Keeping in mind our objective of creating a probability measure that will quantify the degree of the relationships between individuals, we implemented a function in R called multipleEntries that selects only masters with a certain amount of contracts. The function gatheringListedInformations gives some information on a list of masters, for instance how much they pay their apprentices or the variance of salaries per master. Another function called statisticalSummary is designed to output basic descriptive statistics of a particular quantity, for example the mean, variance, and median of the salaries that masters pay to their apprentices.
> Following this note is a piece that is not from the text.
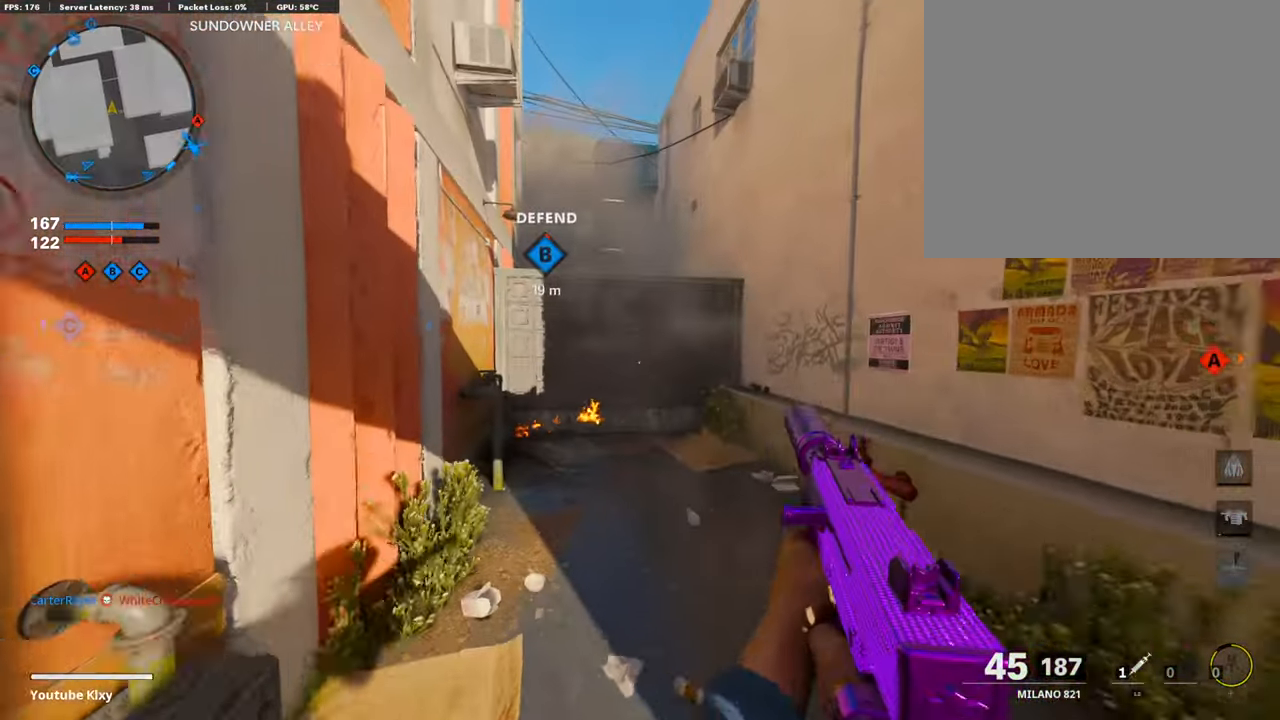
{"buttons": [], "left_stick": "right", "right_stick": "center", "events": [[404, "left_stick", "up-right"], [488, "left_stick", "right"]]}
We have decided to focus on masters since they appear to capture the most relevant information on how contracts between masters and apprentices were set up during the 16th and 17th centuries in Venice. The first step consists in preprocessing the dataset by considering for each master the variables name, surname and profession. We note here that we consider the strict code for masters’ professions since these are the transcriptions from the professions listed in the registers. This is done by building an array where each row corresponds to a certain master and the columns denote respectively the indices for master’s name, surname and profession. We can then define a Hamming distance that counts the number of positions at which the corresponding indices are different in order to distinguish two different masters. A major issue that appears with the introduction of this distance is the way in which we index the missing information. Indeed, assigning the value 0 for each missing variable does not allow to distinguish potentially different information. In the next weeks, we will have to tackle this problem in order to disambiguate the dataset and eventually build a social graph to illustrate the hierarchy among Venetian citizens at that specific period.